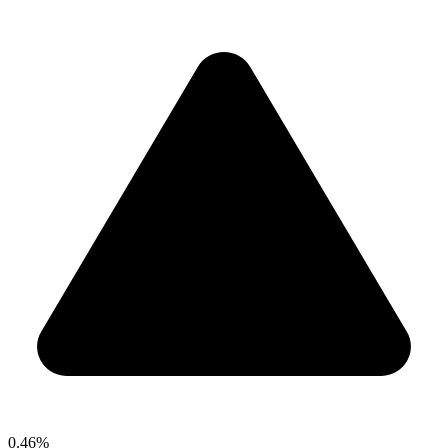
0.46%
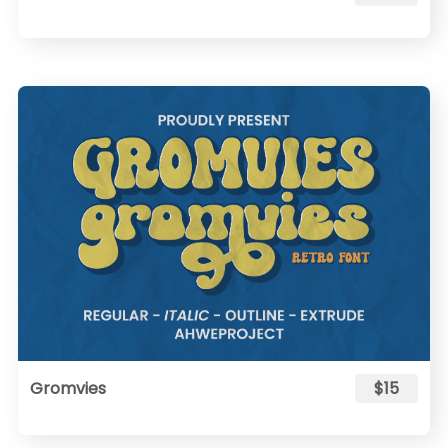
Gromvies
$15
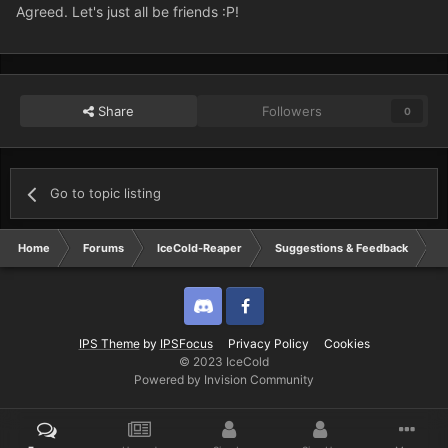
Agreed. Let's just all be friends :P!
Share
Followers
0
Go to topic listing
Home
Forums
IceCold-Reaper
Suggestions & Feedback
S
Discord
Twitter
IPS Theme
by
IPSFocus
Privacy Policy
Cookies
© 2023 IceCold
Powered by Invision Community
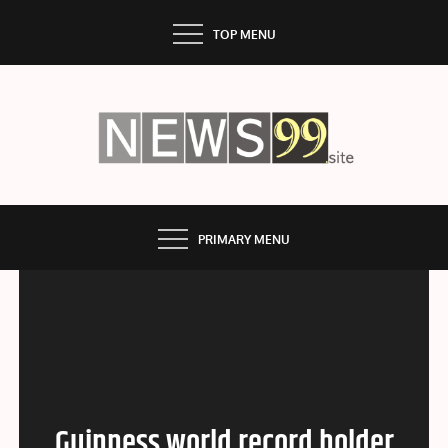
Skip
TOP MENU
to
content
NEWS99
PRIMARY MENU
Guinness world record holder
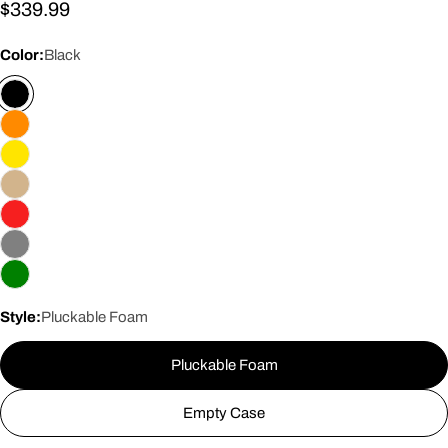
Regular
$339.99
price
Color:
Black
Style:
Pluckable Foam
Pluckable Foam
Empty Case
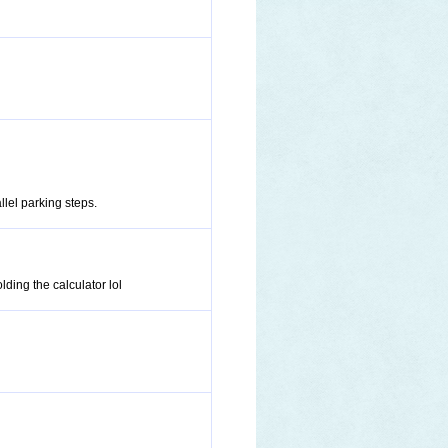
llel parking steps.
ding the calculator lol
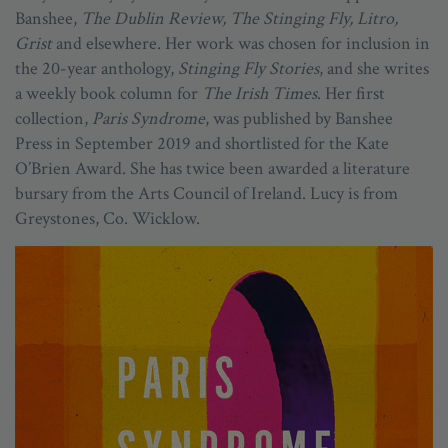
Banshee,
The Dublin Review, The Stinging Fly, Litro,
Grist
and elsewhere. Her work was chosen for inclusion in
the 20-year anthology,
Stinging Fly Stories
, and she writes
a weekly book column for
The Irish Times
. Her first
collection,
Paris Syndrome
, was published by Banshee
Press in September 2019 and shortlisted for the Kate
O’Brien Award. She has twice been awarded a literature
bursary from the Arts Council of Ireland. Lucy is from
Greystones, Co. Wicklow.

========================================================================

→ **TASK TO CARRY OUT**:
Give the lines exactly, from the first line of the entries to the line with "PRIMARY MENU", both ends included. Skip the pictures.

→ **YOUR SOLUTION**:
0.46%
Gromvies
$15
Agreed. Let's just all be friends :P!
Share
Followers
0
Go to topic listing
Home
Forums
IceCold-Reaper
Suggestions & Feedback
S
Discord
Twitter
IPS Theme
by
IPSFocus
Privacy Policy
Cookies
© 2023 IceCold
Powered by Invision Community
Skip
TOP MENU
to
content
NEWS99
PRIMARY MENU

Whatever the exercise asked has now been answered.